The prominent Mabel Fidler Building serves as the official entrance of the Ravenswood School for Girls, as well as the central hub for the campus which is located in Sydney, Australia. The glowing white structure hovers over a plinth and creates an imaginative and stimulating learning environment. Designed by BVN Architecture, the Mabel Fidler Building boasts a high performance envelope that ensures the interior is filled with light and remains cool in the summer and warm in the winter, with minimal energy use.
Before the new addition, the Ravenswood School for Girls lacked focus and direction — not to mention it had multiple entrances that caused problems keeping track of visitors.

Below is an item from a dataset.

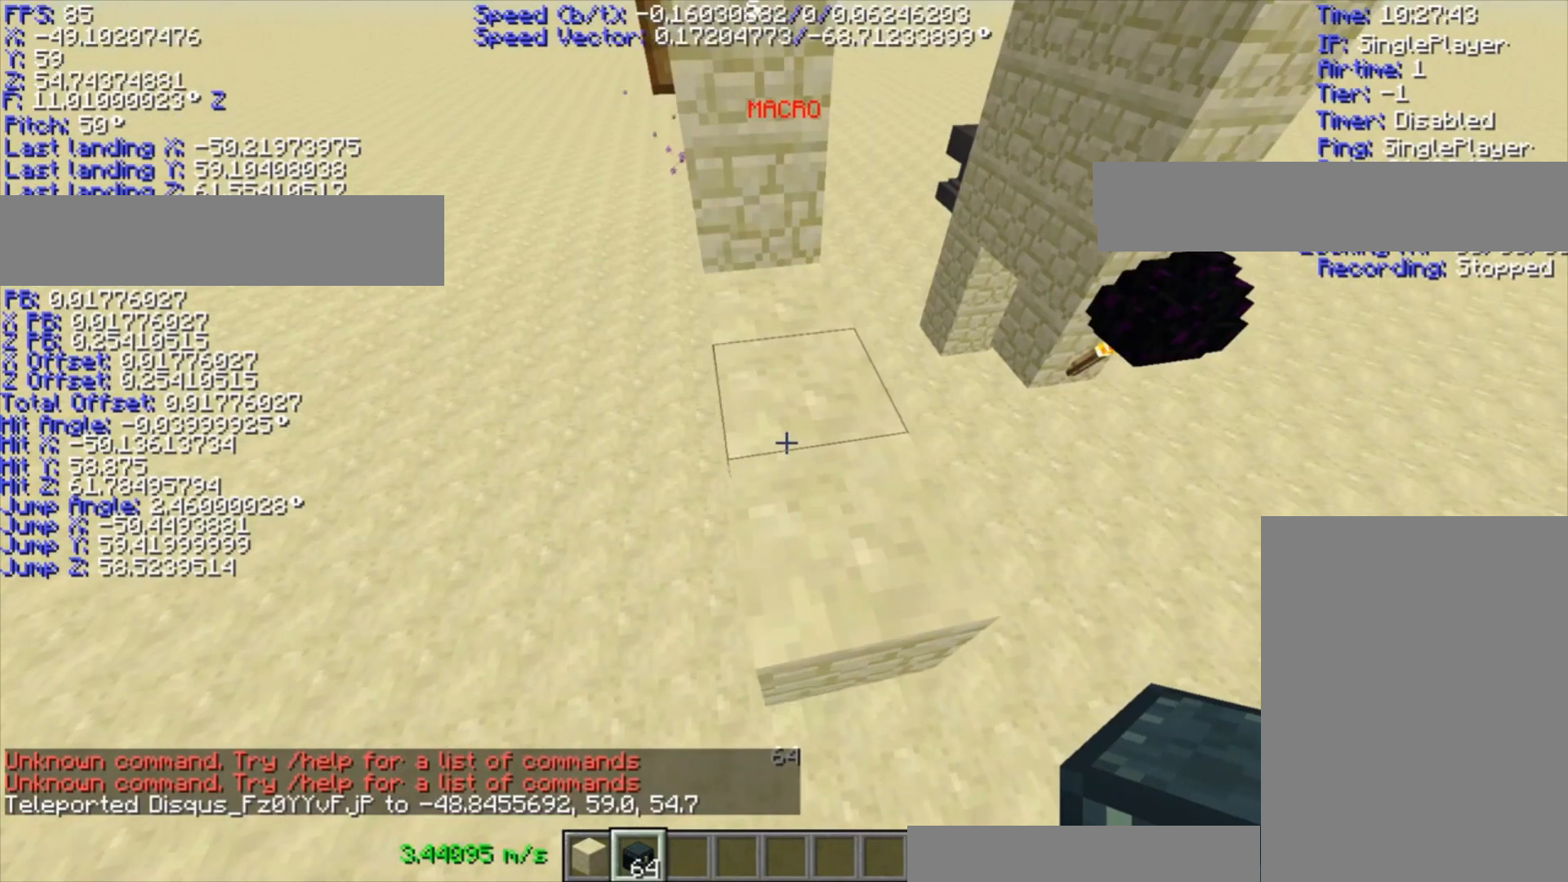
{"keys": ["w"], "events": [[33, "ctrl", "up"], [67, "d", "up"], [67, "space", "down"], [133, "space", "up"]]}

The new Mabel Fidler Building by BVN Architecture provides a clear, striking center and secure entrance for the school. The ground floor is constructed of a similar brick as the other buildings to create a connection, but the upper floors are a modern interpretation. The upper levels are clad in a polycarbonate material used for the first time on a non-industrial building in Australia. Inside, there is a daylight-filled library on the top floor, a large timber staircase, a cafe, and a space for socializing. All of the spaces were designed to be flexible and adaptable.
In designing the building, BVN Architecture incorporated both passive and active sustainability strategies. The translucent volume hovers over exterior plazas and provides shade for students to meet, study, or play. The double-skinned façade has a cavity that is kept closed during the winter to retain heat, and in the summer it opens automatically to release heat. Not completely transparent, the light that enters is diffused to reduce glare, but remains bright enough to decrease the overall energy needs of the space. Natural ventilation via operable windows is used as much as possible to reduce energy use, and a backup cooling system is only employed on the hottest of days.
BVN Architecture received the 2012 RAIA NSW Sulman Award for Public Architecture for the Mabel Fidler Building.